**What to do**
Count how many lines of the data below contain the string "shoulder"; the reply should be that number alone.

**Images with localized body landmarks**

..............................

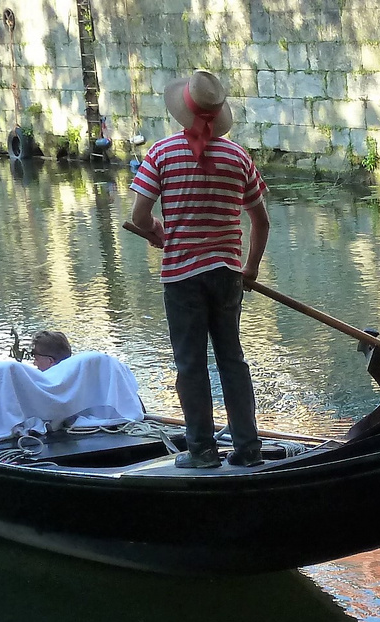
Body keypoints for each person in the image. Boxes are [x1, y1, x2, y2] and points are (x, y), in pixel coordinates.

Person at [128, 69, 270, 469]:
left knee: (190, 365)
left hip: (182, 277)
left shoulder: (160, 154)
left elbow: (139, 216)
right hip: (227, 274)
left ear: (182, 111)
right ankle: (248, 449)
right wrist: (251, 268)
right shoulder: (238, 157)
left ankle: (203, 452)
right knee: (232, 361)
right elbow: (261, 221)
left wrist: (157, 231)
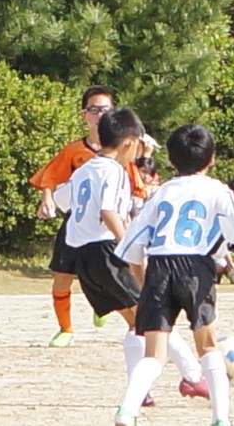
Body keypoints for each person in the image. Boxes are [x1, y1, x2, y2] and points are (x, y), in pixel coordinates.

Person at [114, 124, 234, 426]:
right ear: (211, 159)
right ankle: (221, 419)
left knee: (154, 355)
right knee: (208, 346)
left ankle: (127, 411)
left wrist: (145, 284)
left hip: (160, 266)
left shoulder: (161, 192)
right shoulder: (217, 190)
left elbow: (132, 247)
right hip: (195, 268)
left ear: (171, 161)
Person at [55, 109, 209, 408]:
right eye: (139, 144)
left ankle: (141, 390)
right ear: (128, 143)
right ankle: (193, 376)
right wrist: (129, 246)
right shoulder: (114, 171)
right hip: (106, 251)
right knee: (154, 317)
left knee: (136, 321)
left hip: (83, 257)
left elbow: (63, 201)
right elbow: (108, 211)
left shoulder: (85, 169)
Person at [29, 86, 146, 347]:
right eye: (94, 109)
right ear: (84, 115)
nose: (100, 114)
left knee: (133, 315)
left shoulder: (112, 161)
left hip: (90, 242)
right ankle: (67, 328)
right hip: (93, 235)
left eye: (105, 109)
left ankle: (142, 347)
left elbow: (129, 195)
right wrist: (47, 198)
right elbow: (54, 181)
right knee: (146, 314)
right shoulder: (81, 154)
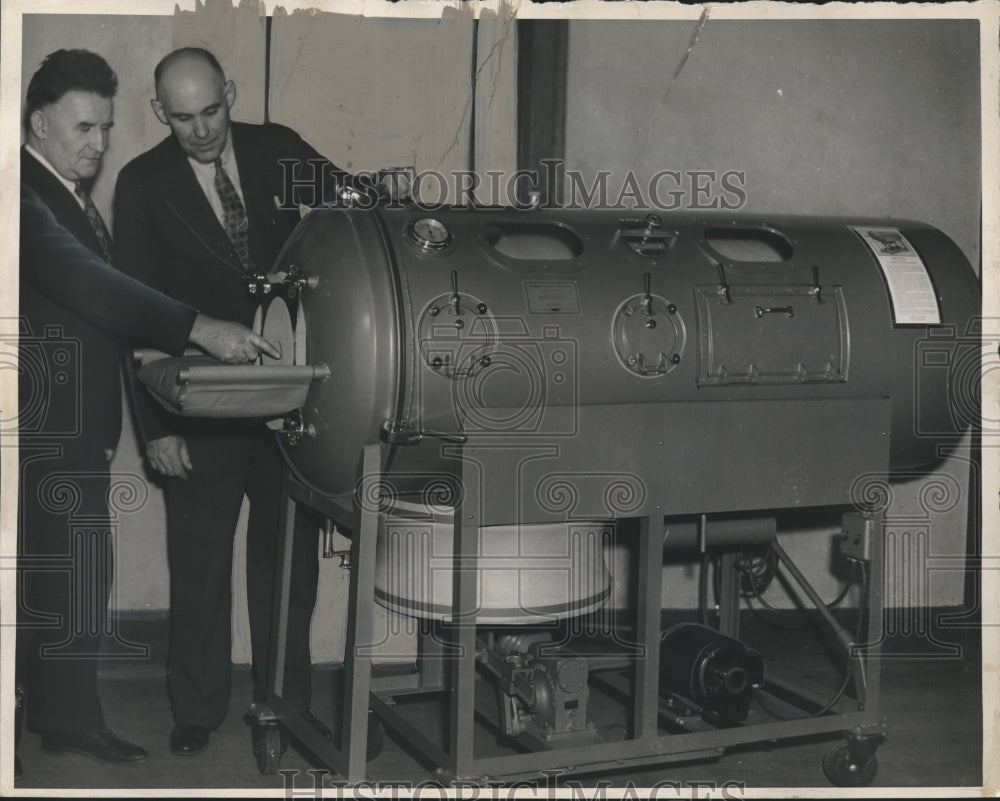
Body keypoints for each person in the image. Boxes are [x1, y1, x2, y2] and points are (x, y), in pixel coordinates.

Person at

..............................

**Task response**
8